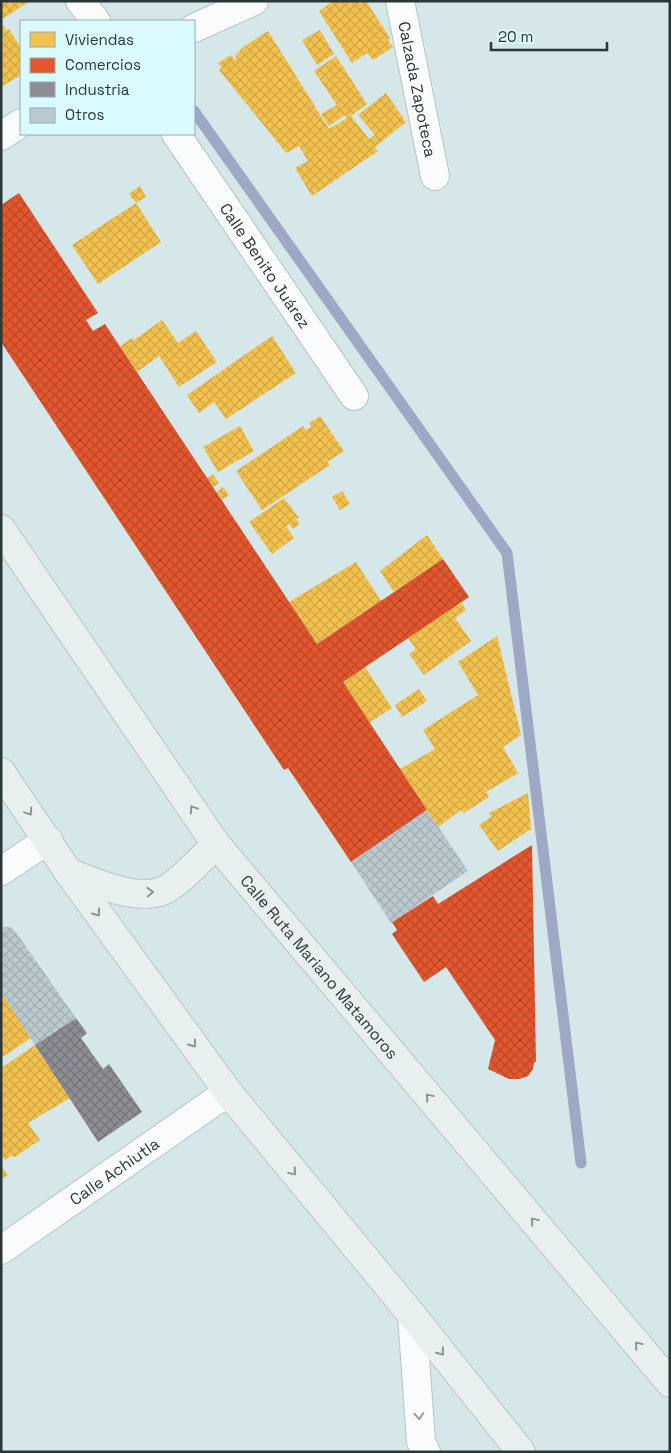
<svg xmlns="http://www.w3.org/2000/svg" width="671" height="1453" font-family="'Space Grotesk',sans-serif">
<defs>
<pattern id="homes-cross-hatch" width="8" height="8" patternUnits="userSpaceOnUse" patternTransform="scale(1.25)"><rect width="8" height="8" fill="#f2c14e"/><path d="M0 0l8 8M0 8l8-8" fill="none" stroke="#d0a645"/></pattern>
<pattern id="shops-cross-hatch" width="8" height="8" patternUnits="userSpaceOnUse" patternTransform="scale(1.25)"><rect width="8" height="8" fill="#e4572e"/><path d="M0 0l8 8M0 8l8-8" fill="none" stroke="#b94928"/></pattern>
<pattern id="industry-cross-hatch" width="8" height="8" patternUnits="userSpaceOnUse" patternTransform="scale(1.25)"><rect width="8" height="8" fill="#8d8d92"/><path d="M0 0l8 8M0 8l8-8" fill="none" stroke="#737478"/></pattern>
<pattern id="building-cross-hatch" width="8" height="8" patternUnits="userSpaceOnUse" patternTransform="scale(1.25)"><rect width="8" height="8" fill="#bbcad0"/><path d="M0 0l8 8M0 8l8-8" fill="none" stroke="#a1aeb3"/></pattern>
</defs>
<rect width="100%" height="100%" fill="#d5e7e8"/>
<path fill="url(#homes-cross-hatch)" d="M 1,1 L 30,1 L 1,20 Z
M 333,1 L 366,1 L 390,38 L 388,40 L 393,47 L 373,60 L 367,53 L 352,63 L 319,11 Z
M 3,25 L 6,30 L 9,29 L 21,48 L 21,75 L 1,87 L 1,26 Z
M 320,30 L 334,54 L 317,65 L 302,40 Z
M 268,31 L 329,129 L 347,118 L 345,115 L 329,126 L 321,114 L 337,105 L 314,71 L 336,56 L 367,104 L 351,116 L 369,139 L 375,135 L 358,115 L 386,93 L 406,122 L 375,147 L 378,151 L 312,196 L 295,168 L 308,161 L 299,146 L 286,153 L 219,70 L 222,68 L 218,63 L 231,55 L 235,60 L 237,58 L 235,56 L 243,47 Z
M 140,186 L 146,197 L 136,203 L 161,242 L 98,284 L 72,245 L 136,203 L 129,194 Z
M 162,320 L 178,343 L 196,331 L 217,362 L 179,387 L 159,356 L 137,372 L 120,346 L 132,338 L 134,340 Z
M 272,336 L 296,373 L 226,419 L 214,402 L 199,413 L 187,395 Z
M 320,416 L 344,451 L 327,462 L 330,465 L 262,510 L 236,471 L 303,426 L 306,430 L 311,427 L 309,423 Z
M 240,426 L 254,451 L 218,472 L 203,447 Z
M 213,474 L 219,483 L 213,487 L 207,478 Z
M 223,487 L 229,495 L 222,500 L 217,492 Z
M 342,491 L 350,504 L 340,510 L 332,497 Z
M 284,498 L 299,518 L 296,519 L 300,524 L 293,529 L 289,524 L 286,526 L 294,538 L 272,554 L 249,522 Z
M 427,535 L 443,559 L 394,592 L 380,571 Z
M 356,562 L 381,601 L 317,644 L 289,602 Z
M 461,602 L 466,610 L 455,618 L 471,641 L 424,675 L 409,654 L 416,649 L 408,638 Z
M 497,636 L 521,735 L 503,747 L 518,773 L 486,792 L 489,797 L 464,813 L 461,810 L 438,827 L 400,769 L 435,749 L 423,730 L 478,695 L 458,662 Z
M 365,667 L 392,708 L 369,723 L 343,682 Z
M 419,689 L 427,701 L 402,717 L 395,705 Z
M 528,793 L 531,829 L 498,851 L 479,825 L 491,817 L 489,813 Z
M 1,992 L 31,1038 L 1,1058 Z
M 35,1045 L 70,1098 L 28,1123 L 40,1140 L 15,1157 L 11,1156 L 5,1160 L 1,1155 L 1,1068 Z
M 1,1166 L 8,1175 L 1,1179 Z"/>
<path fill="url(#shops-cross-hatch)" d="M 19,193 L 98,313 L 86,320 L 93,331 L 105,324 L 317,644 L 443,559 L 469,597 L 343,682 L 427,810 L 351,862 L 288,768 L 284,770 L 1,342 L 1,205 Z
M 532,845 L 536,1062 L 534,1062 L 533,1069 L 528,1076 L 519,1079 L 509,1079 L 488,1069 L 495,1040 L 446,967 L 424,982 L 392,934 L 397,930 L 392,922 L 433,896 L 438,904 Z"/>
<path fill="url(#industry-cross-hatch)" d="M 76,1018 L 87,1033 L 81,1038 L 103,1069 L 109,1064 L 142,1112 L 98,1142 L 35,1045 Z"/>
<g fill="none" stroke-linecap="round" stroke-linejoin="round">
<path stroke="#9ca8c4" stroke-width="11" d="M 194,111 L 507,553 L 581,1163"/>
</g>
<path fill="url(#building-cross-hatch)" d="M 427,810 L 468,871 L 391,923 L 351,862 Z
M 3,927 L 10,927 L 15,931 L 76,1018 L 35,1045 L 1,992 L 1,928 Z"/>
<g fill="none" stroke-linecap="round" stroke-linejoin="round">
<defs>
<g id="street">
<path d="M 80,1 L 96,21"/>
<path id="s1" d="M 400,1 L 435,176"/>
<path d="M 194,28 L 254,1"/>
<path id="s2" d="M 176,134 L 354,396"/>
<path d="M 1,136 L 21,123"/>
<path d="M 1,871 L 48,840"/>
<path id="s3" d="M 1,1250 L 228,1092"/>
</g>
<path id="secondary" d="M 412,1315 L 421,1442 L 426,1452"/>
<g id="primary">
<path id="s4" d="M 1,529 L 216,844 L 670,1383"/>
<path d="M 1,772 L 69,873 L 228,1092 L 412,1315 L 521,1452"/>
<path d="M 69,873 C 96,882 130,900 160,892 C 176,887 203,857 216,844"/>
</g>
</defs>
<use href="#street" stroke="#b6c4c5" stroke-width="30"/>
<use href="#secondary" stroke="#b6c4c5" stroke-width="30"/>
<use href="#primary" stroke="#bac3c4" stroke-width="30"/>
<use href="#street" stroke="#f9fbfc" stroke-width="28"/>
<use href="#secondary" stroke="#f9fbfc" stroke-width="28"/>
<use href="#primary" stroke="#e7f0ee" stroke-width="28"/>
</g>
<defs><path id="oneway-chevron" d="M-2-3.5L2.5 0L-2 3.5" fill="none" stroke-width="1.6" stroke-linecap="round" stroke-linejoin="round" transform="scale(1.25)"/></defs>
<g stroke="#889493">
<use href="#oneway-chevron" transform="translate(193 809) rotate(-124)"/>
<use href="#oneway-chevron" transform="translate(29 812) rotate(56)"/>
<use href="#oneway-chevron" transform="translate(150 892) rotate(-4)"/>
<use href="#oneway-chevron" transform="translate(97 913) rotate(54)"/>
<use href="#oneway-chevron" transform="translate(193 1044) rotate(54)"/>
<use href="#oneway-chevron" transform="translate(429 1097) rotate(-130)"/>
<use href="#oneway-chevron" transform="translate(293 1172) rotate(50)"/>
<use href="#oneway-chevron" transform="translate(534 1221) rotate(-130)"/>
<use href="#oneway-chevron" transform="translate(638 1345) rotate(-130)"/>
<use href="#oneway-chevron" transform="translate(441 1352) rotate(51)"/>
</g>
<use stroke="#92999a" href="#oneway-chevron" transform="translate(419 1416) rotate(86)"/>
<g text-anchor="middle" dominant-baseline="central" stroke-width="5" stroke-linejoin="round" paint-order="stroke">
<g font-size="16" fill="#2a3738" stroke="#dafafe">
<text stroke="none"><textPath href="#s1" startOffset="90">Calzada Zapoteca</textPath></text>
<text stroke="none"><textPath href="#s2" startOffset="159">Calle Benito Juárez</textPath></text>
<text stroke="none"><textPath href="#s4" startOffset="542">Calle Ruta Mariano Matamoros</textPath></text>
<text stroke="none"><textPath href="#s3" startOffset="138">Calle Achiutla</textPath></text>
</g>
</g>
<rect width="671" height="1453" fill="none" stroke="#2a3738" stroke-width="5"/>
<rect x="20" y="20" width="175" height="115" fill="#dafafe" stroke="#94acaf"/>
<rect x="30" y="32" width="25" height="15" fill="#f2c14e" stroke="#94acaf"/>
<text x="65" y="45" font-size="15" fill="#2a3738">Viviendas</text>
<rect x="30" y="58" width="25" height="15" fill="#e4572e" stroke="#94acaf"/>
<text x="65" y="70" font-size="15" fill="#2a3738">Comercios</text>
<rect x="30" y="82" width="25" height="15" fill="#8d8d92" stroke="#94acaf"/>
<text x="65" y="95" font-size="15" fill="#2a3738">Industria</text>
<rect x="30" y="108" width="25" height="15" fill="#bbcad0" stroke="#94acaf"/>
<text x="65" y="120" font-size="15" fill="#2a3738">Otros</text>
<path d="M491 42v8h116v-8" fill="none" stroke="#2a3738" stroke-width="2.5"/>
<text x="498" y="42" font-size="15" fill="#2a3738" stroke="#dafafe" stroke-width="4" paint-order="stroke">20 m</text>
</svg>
☆ ☆ ☆ ☆ ☆
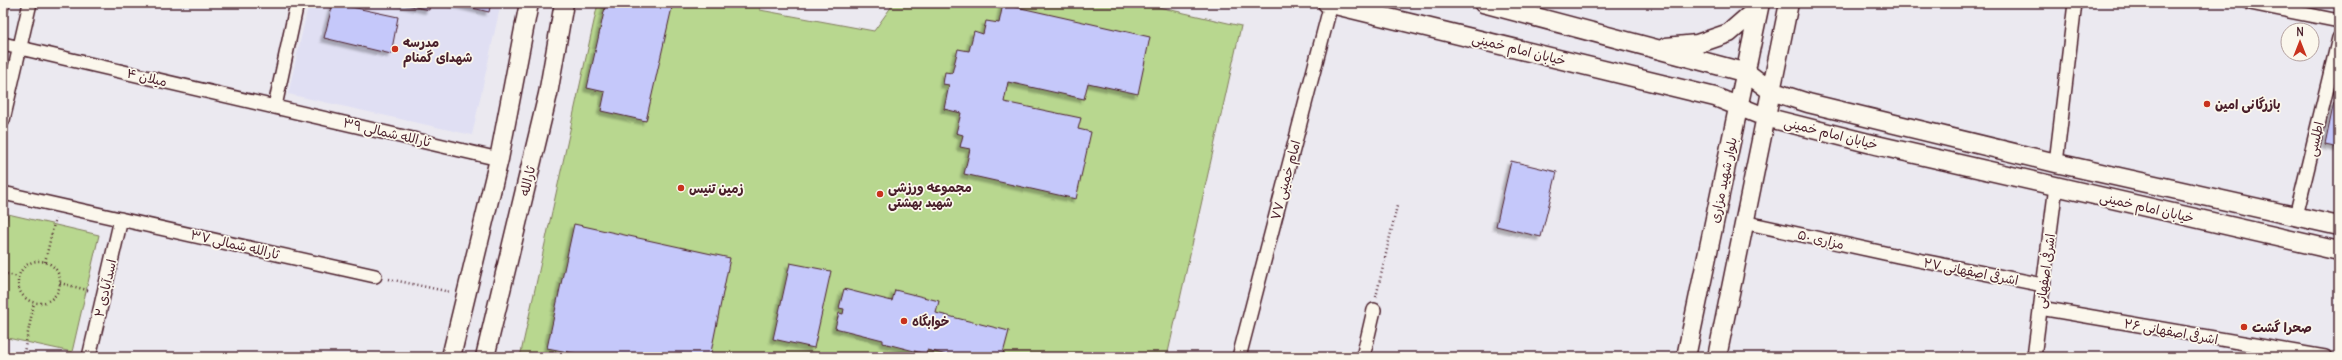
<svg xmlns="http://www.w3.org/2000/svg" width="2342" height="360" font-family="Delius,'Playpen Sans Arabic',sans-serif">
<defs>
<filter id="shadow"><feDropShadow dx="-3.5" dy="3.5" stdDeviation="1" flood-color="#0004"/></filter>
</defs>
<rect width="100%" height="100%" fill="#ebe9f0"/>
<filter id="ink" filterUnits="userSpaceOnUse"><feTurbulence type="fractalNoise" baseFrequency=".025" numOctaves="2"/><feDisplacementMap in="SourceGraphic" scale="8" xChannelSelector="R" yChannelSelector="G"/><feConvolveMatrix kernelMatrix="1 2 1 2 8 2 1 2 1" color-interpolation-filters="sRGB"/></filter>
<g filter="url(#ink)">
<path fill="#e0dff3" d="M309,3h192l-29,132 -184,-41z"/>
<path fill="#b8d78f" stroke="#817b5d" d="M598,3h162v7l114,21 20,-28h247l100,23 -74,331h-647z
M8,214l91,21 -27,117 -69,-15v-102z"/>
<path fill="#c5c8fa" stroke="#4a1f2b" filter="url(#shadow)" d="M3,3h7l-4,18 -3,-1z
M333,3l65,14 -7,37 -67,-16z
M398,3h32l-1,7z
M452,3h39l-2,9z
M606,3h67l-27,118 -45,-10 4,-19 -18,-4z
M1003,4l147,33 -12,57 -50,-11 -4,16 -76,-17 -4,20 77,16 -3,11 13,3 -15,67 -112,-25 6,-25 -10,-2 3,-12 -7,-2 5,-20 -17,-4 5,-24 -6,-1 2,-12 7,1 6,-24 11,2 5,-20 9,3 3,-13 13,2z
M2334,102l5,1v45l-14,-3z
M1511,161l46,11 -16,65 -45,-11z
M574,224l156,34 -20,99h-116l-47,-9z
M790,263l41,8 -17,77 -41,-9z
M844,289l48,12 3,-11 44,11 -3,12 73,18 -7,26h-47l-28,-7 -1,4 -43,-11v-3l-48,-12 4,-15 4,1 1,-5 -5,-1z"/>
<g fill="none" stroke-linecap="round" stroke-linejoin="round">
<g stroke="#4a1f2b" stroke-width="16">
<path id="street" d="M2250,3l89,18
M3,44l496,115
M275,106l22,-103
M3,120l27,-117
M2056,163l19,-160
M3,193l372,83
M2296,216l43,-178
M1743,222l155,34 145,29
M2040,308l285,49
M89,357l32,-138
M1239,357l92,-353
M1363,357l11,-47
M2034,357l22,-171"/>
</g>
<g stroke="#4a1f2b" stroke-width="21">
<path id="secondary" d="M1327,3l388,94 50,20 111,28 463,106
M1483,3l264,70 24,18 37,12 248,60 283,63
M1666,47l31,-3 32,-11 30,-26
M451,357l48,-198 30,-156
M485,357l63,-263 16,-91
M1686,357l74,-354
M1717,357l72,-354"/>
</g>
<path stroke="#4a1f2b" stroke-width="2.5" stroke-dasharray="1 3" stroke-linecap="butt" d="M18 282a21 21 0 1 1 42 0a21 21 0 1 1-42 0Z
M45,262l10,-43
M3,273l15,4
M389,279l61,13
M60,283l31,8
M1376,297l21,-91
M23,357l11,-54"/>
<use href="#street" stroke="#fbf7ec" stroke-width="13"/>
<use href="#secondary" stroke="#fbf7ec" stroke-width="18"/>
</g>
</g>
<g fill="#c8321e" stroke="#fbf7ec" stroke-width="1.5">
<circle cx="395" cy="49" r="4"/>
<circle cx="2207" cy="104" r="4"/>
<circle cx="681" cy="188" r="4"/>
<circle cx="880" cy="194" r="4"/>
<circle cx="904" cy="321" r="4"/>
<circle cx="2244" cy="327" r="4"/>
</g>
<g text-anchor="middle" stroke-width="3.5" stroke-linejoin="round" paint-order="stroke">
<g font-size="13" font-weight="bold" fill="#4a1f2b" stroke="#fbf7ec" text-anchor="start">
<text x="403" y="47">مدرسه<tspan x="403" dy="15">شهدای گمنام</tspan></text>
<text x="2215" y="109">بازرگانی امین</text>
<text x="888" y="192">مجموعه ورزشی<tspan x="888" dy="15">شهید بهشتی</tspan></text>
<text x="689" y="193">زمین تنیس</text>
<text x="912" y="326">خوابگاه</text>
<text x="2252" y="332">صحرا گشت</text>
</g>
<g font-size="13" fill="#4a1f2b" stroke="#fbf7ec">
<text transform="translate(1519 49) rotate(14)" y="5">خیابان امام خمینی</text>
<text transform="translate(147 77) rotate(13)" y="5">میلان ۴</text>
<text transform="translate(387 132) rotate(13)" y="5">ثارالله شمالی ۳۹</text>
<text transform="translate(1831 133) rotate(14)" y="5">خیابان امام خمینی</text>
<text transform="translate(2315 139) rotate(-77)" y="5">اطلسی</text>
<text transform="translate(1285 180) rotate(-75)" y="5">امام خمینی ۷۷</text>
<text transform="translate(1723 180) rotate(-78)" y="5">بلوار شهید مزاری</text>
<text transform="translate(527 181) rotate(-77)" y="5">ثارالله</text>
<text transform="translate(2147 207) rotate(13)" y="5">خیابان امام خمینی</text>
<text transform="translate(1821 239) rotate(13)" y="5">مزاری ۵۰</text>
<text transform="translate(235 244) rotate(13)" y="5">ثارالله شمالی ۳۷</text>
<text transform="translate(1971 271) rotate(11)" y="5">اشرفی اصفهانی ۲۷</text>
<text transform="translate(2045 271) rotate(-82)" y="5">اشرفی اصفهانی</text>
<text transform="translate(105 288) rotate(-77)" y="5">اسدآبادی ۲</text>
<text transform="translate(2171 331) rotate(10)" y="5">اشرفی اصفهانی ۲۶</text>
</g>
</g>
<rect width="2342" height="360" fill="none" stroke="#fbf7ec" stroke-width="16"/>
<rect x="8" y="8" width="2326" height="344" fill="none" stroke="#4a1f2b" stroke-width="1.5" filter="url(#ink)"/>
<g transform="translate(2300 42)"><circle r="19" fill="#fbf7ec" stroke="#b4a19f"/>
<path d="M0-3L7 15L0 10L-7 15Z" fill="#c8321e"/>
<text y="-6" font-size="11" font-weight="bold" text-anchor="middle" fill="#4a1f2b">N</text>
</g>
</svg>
☆ ☆ ☆ ☆ ☆
> WHAT IS REQUIRED
Return a copy of every line in the records that includes the string "weight".

> RESULT
<g font-size="13" font-weight="bold" fill="#4a1f2b" stroke="#fbf7ec" text-anchor="start">
<text y="-6" font-size="11" font-weight="bold" text-anchor="middle" fill="#4a1f2b">N</text>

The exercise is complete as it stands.